--- PROVIDED TEXT ---

Friday, April 26, 2019

The City that Devours Itself

Shoutouts to my good friend and fellow roleplayer Astra, who helped me with the tables and provided constant support in the making of this post.

Maybe this strikes you as pretentious crap - it kind of strikes me that way, but it serves a purpose. The Inquisition campaign I've run for over a year is highly classicist; cosmology has slowly accreted into a set of knowns and rules that I've pigeon-holed myself into operating inside of. And so I long for something very different; a world that can be shaped and reshaped as best fits the adventure, rather than having to find the adventures that fit the world. Neither is wrong, but one is what I want right now. So without further ado...
A sooty, foggy night in Victorian London. great atmosphere for horror and vampires - Phuoc Quan: Black and White painting
Phuoc Quan

The Nature of Ouroboros

One should not go about trying to make sense of things. Let the blind masons and perhaps the Reverend Mother Echo Minor worry after such temporal matters. For those who are caught inside the interstices of "reality" in dreamlike Ouroboros, thought of theory amounts to little.

What is known is that sometime during Ouroboros' existence - whether it be distant past or impending future - a great shattering occurred. The city exploded into a thousand thousand iterations of itself, and they were scattered across timelines and universes. All these cities exist, though not simultaneous in space or time, and that should isolate them from another?

Except things keep slipping in through the cracks.

Most of the time they are from other Ouroboroses that are like ours, just a few meters or minutes away, always there but never quite here. Usually these are merchants with a miracle cure we've yet to develop, or refugees with a horrible plague we happen to be immune to. Sometimes they are conquering armies, and that is when Dominatrix Botfly proves herself a hero, if a bastard as well.

But sometimes they are other things, wrong things, things from Ouroboroses very unlike our own.

One might pass through an alley they have walked all their life to find themselves on a dark and unknown boulevard. Night has fallen, the lamps are unlit, and something howls to challenge a moon which should not be. And nowhere is the sign of the Queen.

And no time period planned for, feared and yes, even celebrated death more than the Victorian age.    With that said, here are ten fascinating facts about death in the Victorian era. #dying #dead

Some Incursions

They are/were/will be many. These are but a few notables.

Most famous in recent memory was the Night of Seventy Seven Houses, when delegates from no less than seven other Ouroboroses arrived amid great confusion to an important council vote. Remarkably, all had arrived to address the same issue, but their methods of addressing the epidemic of lotus eaters varied wildly (this is why dancing in pleasure houses has been criminalized and the lotus eaters themselves have gained a permanent council seat). Equally remarkable were the level heads of the house representatives, leading to a uniquely bloodless incursion. Surely none will forget the dauntless rhetoric of Reverend Mother Pazuzu Juvenile, though all have forgotten whether she has ever existed in our Ouroboros. Either way, she and her house are here to stay.

---

** GIVEN INSTRUCTION A **
Pick out every line of the records that contains the string "FULL", and copy each one.
** GIVEN INSTRUCTION B **
Proceed with the post about Ouroboros, writing on from its final sentence.
The records have nothing to do with the post about Ouroboros.

--- EXTRACTED MATERIAL ---

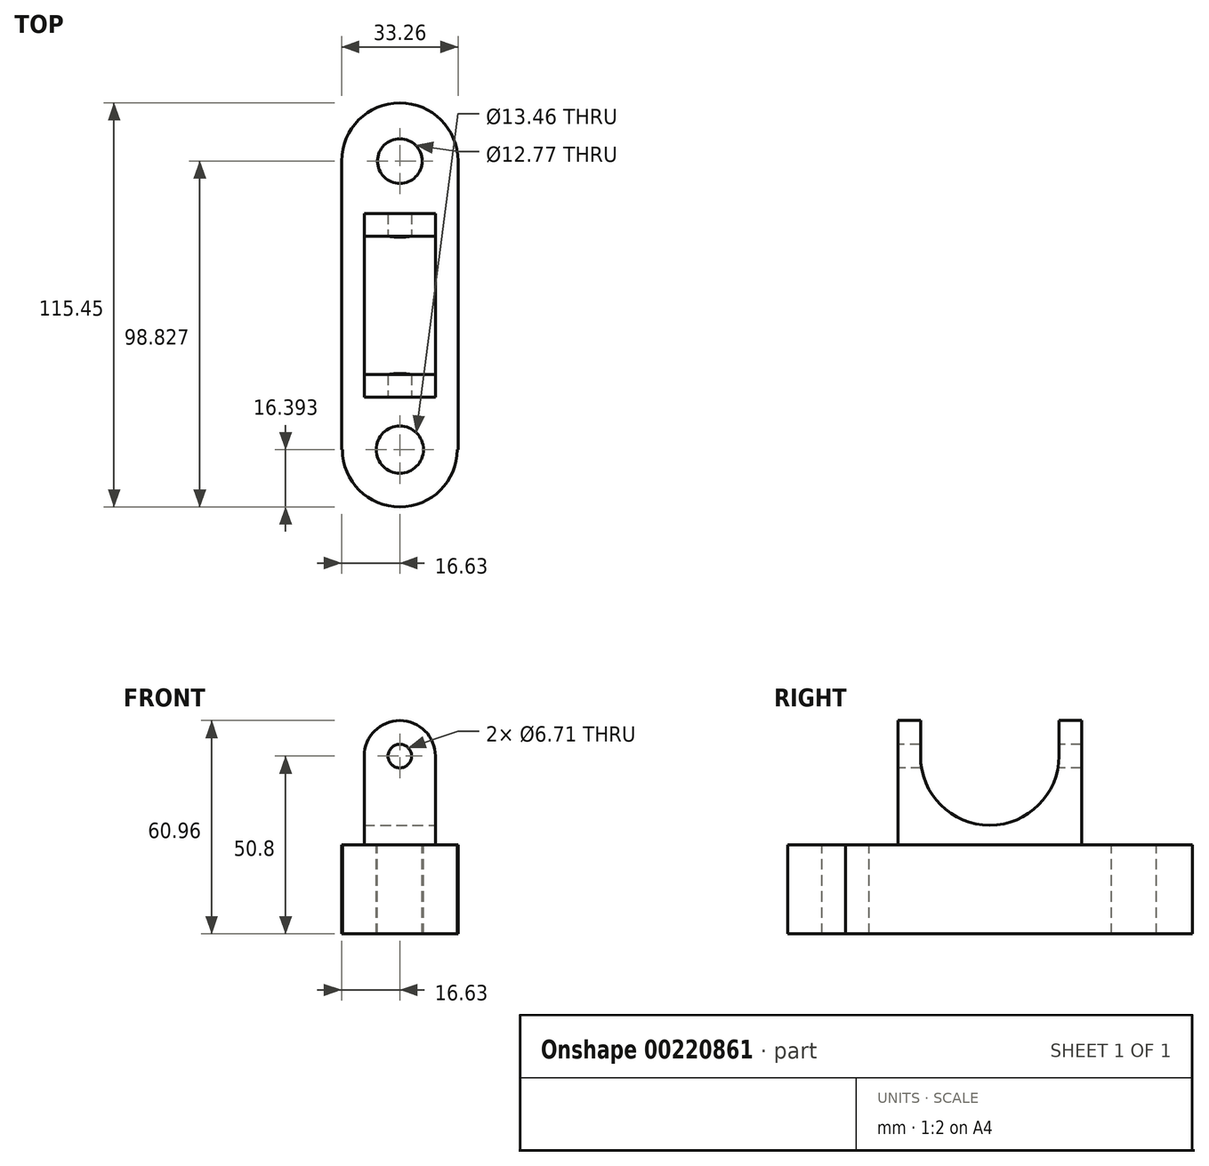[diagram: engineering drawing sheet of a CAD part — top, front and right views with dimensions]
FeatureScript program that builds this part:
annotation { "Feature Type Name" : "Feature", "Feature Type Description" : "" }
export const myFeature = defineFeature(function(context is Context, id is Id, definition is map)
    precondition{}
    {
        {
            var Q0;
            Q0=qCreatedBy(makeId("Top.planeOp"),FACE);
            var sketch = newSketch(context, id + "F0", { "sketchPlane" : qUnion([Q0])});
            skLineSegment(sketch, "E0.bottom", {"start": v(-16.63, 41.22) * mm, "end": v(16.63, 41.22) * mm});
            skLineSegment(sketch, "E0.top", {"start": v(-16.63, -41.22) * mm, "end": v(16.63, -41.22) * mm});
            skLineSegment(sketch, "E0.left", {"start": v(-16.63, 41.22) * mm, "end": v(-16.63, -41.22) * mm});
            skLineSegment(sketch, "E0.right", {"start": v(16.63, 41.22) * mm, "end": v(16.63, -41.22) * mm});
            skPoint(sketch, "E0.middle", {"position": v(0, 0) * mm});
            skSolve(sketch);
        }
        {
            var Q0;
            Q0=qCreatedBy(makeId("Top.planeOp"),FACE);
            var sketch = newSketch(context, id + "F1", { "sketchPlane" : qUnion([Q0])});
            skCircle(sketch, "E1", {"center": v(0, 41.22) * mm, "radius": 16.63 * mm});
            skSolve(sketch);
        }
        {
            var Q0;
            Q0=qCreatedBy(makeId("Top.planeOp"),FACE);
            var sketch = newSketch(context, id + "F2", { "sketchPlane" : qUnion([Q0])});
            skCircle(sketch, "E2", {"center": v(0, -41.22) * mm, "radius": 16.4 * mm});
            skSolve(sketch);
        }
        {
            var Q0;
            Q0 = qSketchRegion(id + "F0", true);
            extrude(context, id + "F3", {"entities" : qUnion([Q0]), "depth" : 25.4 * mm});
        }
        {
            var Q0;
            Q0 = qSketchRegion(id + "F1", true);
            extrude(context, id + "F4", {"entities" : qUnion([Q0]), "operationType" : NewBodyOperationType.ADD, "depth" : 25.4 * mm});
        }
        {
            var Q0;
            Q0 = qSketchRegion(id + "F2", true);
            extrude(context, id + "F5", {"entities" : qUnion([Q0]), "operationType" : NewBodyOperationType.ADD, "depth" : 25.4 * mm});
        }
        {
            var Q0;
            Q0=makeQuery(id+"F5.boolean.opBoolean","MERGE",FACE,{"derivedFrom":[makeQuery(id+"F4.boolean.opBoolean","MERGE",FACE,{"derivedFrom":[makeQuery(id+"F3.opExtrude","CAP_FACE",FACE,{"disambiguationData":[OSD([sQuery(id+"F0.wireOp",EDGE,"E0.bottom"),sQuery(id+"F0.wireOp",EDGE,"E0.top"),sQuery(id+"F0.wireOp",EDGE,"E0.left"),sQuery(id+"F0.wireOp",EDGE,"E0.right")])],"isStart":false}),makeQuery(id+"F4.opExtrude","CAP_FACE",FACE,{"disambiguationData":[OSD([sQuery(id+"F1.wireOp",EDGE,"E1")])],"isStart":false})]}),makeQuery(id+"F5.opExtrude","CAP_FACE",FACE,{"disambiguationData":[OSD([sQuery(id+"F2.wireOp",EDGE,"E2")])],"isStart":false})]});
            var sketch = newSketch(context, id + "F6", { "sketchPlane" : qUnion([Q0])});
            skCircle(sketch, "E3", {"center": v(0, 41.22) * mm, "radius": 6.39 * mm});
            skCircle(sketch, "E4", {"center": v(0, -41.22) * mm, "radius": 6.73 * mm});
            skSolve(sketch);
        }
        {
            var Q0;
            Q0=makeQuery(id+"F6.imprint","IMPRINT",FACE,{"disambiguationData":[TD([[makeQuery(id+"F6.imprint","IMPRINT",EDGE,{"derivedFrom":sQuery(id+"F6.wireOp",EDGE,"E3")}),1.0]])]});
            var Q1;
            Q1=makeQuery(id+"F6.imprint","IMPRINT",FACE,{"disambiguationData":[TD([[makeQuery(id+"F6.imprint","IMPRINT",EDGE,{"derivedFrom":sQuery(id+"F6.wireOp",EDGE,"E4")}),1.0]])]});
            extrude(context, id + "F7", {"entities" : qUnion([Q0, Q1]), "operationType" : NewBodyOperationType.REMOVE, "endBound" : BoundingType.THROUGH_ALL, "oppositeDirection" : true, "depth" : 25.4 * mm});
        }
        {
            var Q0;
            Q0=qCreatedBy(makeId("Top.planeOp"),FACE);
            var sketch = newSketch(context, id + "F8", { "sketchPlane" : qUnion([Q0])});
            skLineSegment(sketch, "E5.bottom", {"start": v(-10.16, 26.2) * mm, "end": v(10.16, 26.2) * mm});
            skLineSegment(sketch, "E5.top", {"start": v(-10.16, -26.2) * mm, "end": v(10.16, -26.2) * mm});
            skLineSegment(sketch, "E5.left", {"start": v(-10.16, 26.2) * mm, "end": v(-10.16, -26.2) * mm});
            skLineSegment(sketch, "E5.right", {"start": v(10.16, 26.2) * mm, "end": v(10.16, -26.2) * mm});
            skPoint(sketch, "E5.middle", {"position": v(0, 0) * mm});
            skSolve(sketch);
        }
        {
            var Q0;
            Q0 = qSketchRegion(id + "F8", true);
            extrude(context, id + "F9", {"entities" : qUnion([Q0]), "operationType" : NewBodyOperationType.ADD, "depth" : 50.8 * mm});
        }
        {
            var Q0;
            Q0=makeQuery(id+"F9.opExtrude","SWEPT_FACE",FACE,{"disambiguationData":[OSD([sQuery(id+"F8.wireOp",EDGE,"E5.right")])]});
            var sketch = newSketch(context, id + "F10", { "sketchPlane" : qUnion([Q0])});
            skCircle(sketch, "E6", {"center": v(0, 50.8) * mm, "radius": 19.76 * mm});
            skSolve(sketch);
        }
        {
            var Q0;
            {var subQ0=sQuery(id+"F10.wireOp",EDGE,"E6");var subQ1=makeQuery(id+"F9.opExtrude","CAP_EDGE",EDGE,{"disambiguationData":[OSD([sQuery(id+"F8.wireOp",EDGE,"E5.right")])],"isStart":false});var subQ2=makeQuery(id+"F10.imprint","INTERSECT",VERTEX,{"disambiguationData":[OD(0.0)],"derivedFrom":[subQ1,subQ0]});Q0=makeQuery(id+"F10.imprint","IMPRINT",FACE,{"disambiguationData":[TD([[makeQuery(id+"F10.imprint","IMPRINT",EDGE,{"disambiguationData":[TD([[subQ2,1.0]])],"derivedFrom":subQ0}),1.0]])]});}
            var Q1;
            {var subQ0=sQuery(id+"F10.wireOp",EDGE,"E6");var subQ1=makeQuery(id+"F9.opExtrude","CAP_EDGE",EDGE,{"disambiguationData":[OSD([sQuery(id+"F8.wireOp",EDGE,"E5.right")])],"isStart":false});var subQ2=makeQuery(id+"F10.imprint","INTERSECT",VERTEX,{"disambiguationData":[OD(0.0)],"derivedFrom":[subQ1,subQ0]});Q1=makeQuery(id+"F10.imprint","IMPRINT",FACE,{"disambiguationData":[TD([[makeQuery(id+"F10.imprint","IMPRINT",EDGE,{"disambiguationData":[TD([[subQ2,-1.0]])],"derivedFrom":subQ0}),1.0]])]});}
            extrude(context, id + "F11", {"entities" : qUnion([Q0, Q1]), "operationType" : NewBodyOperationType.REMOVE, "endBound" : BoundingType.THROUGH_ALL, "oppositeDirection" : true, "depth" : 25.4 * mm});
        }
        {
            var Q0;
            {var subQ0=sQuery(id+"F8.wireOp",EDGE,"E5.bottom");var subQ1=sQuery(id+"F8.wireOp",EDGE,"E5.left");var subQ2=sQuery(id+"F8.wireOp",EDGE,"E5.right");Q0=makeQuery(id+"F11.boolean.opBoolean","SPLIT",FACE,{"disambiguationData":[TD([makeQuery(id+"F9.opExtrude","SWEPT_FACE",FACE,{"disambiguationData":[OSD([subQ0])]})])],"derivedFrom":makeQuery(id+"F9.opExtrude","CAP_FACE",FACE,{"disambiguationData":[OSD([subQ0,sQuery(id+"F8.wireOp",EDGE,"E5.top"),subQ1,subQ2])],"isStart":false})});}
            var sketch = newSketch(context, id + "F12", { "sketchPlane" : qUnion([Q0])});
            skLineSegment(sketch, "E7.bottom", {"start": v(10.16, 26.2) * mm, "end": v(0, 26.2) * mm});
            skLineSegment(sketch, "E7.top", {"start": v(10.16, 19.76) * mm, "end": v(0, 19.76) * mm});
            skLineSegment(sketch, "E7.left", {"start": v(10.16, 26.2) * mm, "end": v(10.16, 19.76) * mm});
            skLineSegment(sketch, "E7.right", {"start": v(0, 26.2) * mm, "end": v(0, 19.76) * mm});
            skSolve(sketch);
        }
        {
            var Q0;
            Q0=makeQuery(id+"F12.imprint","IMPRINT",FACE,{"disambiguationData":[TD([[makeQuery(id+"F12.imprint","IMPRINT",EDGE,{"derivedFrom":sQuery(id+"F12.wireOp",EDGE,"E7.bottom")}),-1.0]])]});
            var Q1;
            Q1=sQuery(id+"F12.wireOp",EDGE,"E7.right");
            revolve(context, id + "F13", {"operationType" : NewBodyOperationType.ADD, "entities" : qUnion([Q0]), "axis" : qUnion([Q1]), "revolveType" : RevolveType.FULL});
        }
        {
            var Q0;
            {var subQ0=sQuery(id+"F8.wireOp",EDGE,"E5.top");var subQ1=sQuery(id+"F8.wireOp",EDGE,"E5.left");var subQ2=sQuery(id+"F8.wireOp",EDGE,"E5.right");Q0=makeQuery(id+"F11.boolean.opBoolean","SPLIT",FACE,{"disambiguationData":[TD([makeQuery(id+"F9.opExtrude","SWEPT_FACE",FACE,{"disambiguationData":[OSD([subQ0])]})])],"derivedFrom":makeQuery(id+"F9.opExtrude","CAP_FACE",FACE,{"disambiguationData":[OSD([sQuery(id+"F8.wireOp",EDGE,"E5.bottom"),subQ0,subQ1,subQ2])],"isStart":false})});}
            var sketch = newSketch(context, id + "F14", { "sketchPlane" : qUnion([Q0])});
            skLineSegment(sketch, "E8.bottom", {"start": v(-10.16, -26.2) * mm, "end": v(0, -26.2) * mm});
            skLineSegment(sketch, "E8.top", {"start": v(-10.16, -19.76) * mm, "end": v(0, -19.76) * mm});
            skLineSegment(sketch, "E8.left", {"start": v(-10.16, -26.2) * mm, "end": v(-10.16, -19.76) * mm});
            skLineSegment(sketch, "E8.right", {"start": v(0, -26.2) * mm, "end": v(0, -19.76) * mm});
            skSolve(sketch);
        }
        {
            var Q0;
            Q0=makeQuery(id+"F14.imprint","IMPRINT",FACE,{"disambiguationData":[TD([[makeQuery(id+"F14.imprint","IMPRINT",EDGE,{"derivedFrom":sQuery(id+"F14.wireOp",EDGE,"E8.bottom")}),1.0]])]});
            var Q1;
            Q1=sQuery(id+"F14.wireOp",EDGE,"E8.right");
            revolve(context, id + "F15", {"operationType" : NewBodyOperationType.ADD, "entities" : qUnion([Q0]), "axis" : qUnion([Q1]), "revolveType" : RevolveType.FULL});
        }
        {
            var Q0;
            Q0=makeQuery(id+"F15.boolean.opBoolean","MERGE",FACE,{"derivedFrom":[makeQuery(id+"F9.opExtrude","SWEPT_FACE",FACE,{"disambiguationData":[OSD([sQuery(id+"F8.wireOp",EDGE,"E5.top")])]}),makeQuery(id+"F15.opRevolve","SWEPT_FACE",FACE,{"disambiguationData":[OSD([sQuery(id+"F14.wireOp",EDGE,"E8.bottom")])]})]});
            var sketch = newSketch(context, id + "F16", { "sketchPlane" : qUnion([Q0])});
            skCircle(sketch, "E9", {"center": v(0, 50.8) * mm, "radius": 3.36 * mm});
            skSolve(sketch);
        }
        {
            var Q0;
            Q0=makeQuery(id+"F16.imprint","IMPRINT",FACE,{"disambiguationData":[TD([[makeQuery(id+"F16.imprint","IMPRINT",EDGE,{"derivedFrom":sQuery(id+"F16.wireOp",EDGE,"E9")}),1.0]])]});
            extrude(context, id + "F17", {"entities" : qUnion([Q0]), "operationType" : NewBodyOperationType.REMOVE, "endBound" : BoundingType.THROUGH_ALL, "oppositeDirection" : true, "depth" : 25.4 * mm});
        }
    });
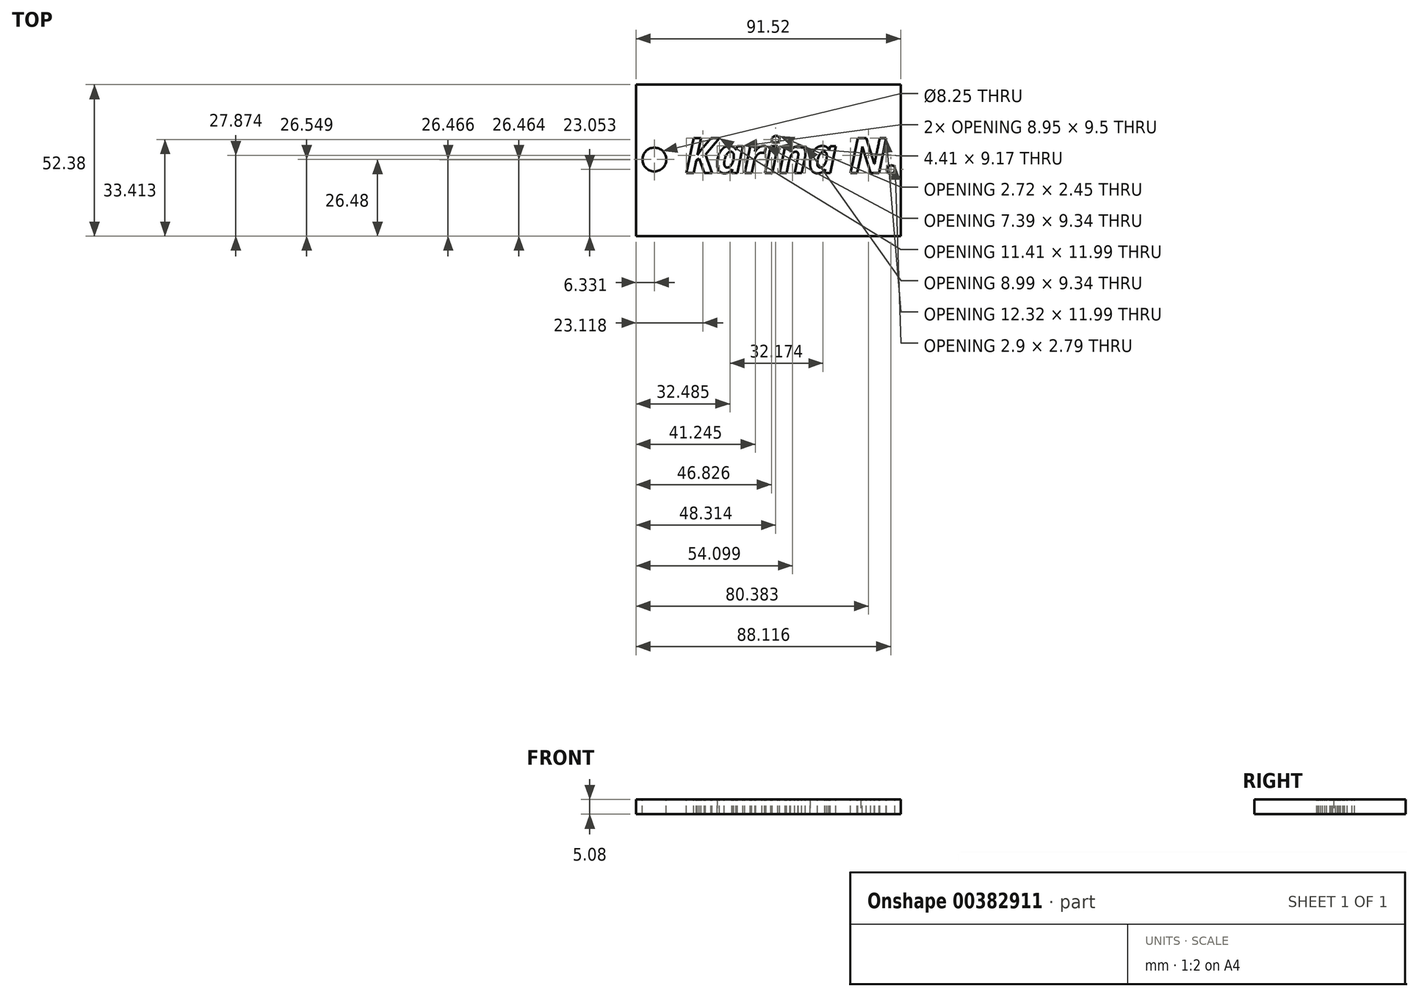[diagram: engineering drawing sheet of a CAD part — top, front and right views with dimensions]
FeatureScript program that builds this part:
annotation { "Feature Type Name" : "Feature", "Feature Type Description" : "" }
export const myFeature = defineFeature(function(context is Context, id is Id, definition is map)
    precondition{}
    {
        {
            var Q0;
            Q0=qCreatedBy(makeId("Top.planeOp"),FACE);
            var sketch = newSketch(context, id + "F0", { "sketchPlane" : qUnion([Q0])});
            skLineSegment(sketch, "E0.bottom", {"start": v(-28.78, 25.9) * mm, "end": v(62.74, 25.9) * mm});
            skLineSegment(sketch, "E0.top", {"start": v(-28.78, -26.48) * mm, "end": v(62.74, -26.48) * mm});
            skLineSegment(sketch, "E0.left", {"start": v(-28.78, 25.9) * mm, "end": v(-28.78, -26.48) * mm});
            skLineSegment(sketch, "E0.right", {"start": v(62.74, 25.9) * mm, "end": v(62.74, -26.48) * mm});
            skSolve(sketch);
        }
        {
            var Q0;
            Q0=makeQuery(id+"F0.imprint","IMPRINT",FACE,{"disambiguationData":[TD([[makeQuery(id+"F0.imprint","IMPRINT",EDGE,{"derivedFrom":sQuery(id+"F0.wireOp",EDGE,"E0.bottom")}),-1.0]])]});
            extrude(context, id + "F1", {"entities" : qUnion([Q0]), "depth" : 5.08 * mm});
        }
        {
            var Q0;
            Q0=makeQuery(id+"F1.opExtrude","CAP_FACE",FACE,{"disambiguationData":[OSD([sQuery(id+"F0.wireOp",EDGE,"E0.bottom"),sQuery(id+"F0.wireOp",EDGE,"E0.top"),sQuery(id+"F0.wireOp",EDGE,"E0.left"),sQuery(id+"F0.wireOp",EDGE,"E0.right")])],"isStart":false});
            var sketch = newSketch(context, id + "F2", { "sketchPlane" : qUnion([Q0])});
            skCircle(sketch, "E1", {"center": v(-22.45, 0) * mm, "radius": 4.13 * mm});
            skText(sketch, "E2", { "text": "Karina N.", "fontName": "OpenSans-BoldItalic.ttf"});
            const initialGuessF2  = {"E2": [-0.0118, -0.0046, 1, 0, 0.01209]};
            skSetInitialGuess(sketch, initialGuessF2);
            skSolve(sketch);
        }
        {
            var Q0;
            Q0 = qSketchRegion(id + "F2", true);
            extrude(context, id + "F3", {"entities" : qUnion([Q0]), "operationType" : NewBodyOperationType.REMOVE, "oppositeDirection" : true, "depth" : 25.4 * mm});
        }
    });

---

** WRITTEN RESPONSE A **
            revolve(context, id + "F13", {"operationType" : NewBodyOperationType.ADD, "entities" : qUnion([Q0]), "axis" : qUnion([Q1]), "revolveType" : RevolveType.FULL});
            revolve(context, id + "F15", {"operationType" : NewBodyOperationType.ADD, "entities" : qUnion([Q0]), "axis" : qUnion([Q1]), "revolveType" : RevolveType.FULL});

** WRITTEN RESPONSE B **
Perhaps the most bloody incursion in recorded history was the Battle of the Nine Day Noon, where the sun's progress halted at its zenith and remained there for more than a week. This coincided with the spontaneous appearance of an invading castrati army with unrecognizable heraldry in the Plaza of Green Glass. This deadly force seized most of the city before Dominatrix Botfly was able to reassert control. How she accomplished this has been forgotten, but it is remembered that her house rose to great prominence after this tragedy.

And maybe strangest of all was the unnoticed invasion of identical dopplegangers of every man, woman, child, and dog in the city. Not only was this a large scale incursion, but more curious was that none of these dopplegangers seemed to have any memories or notion of which Ouroboros they had come from. Most of them were put down by the castrati, but they couldn't have gotten all of them.

German artist and graphic designer Max Strasser has delved into the murky world of Victorian crime to create a series of portraits.  The Identity in Transit exhibition, which opens next year, will feature interpretations of 19th-century police mugshots, recreated in paint or screenprints by Strasser, who works under the name MAST.
Max Strasser

Street Encounters 3

1
They look like you, but lifeless and bloody and torn and entirely nude. A small crowd has gathered, but none of them seem to notice you; neither do the castrati cordoning off the area.
2
A creeping man pushes a cart of bodies, he is not an undertaker, he beseeches onlookers in a creaking voice to tell him where more of the fruit may be found. Why do the bodies writhe so?
3
A woman walking ahead of you freezes and drops her vase, screams, then turns and walks somberly into an alleyway, vanishing into thin air as she crosses some invisible border.
4
Boys handing out broadsheets, proclaiming the end of a war, you are named as saviors of the city, "the king" will honor you at a great festival on the next new moon.
5
An inviting melancholy flute tune, always just around the corner, you want so badly to follow it, any moment now your body will take off running to chase down the sound.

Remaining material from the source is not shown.